Taking the biscuit
THE Diary is obsessed with the Tory leadership contest, and no wonder, with such charisma on display.
First there’s Rishi Sunak, who has the magnetic intensity of a trainee call centre manager with his very own cubicle to work from; who occasionally shows a devil-may-care streak by loosening his tie on Friday afternoons and nabbing an extra Caramel Log from the communal biscuit tin in the canteen… the scamp!
Liz Truss has slightly less oomph, though she makes up for her shortcomings with an impressive ability to deliver a speech as though she’s reciting a haiku written entirely in Morse code.
The Diary also has its fair share of magnetic personalities, as the following classic tales from our archives prove.
So brace yourself for pulse-pounding yarns about librarians, bus passengers, pet owners and shoppers.
And if all of that sounds a tad too thrilling, you can always calm down with our more relaxing story about a cruel and unyielding dictator from East Asia…
Brought to book
ONE of our readers had a poetry-loving chum who visited his library and requested a book on Burns. He was told to go to the first aid section. The same reader had a sister-in-law who worked in a library as a student. The most interesting bookmark she found was a slice of uncooked bacon.
Flavour most foul
“I’M on these tablets,” said a chap in a Glasgow pub, “which lists amongst the possible side-effects that I might lose all sense of taste.”

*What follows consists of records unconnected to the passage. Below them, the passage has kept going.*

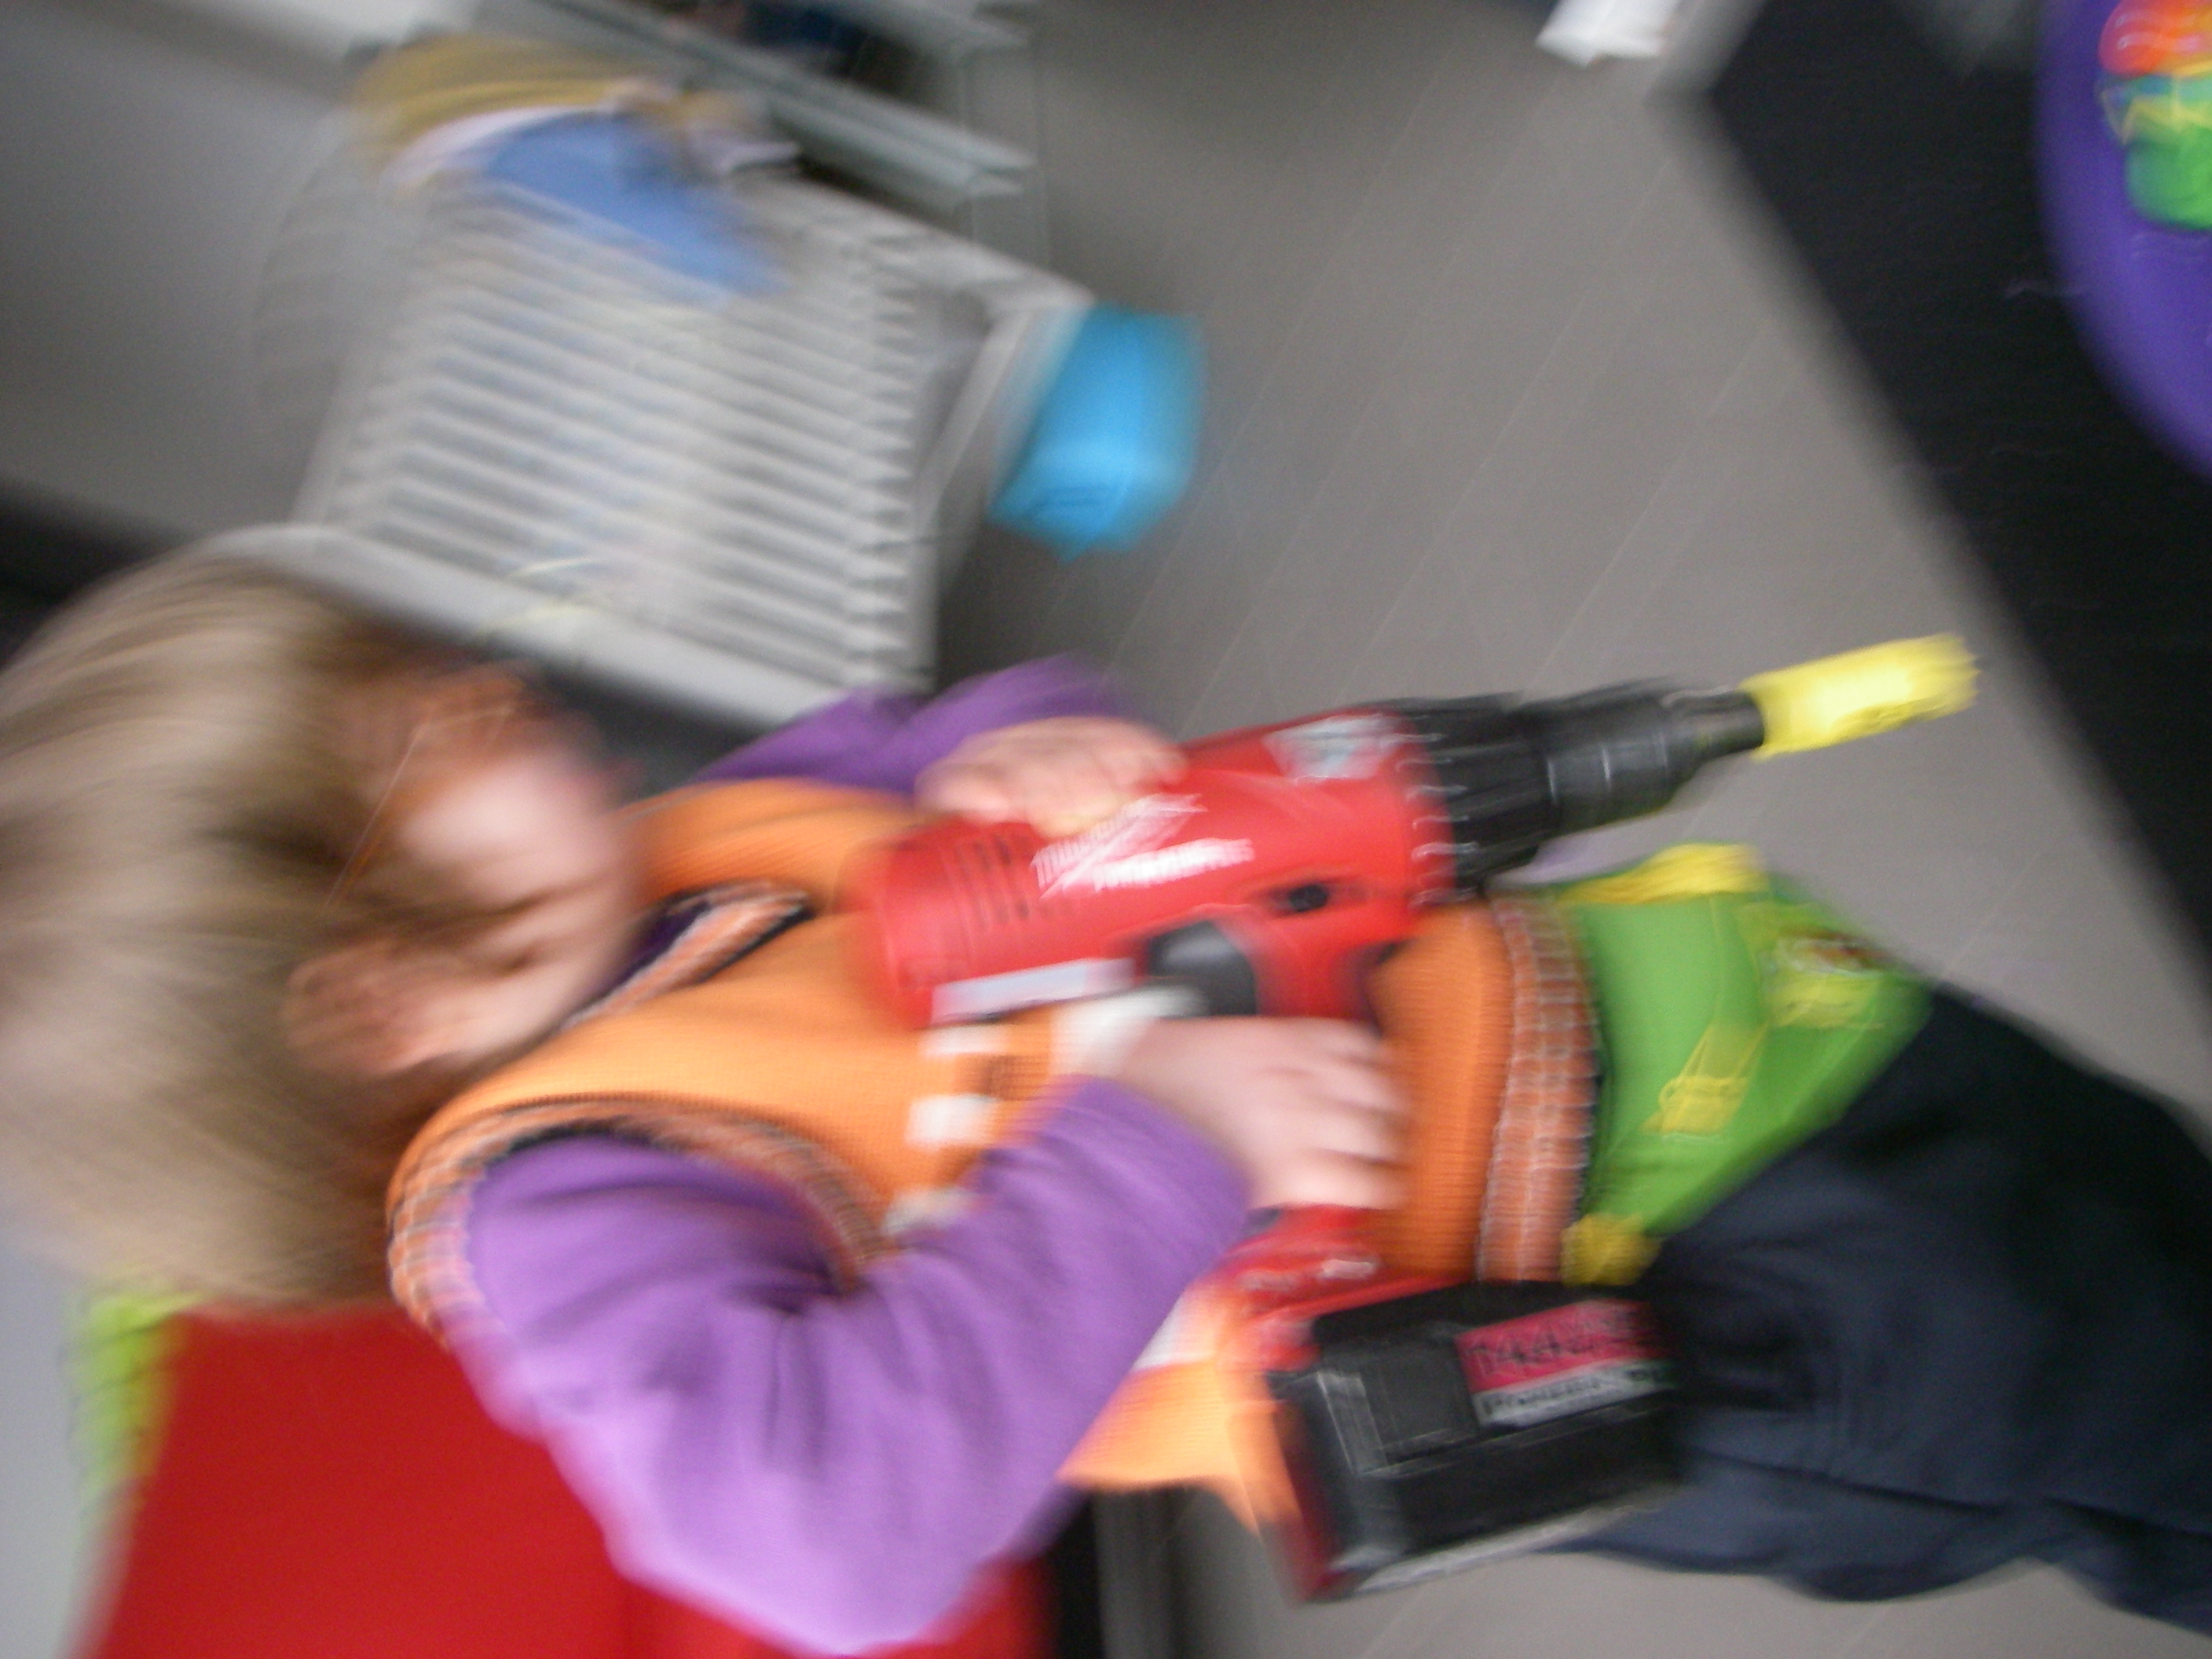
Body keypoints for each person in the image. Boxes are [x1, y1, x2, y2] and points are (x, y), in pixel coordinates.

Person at [0, 549, 1405, 1654]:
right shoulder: (557, 1213)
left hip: (1425, 979)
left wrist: (1025, 750)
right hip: (1408, 1288)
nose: (494, 683)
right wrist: (1163, 1144)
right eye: (428, 732)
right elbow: (828, 1545)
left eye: (432, 665)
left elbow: (979, 728)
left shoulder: (690, 850)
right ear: (381, 1003)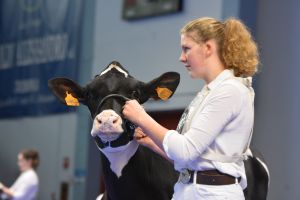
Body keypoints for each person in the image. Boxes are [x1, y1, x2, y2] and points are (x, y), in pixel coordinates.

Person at [123, 17, 258, 199]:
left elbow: (185, 151)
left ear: (208, 48)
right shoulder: (210, 91)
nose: (181, 57)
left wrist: (142, 117)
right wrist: (153, 143)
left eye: (187, 48)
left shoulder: (229, 91)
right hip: (194, 191)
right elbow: (192, 159)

He then added: “True enough, the next day I started watching Love Island on the telly.”
Teeth-grating
A READER on a Glasgow bus heard a young chap tell his pal that his trip to the dentist the previous day had been “really painful”. When his mate asked what they had done to him, he replied: “They were playing a Phil Collins CD all the time I was there.”
Jong at heart
A BBC Scotland reporter told us she managed to read the name of the late North Korean leader Kim Jong-Il without mispronouncing it. So what, you might think. But she tells us of a fellow broadcaster who read the name out as Kim Jong the Second.
The old problem
A RENFREWSHIRE reader was buying a birthday card, and says: “Is it perhaps a sign of the deteriorating life expectancy in the west of Scotland that on a recent search for an age 70 birthday card in SemiChem in Johnstone the range of birthday cards did not extend past 30?”
Hardcore hound
“DOGS are tough,” a reader informed us. “When I went home the other night I interrogated our pooch for over an hour, but he still wouldn’t tell me who’s a good boy.”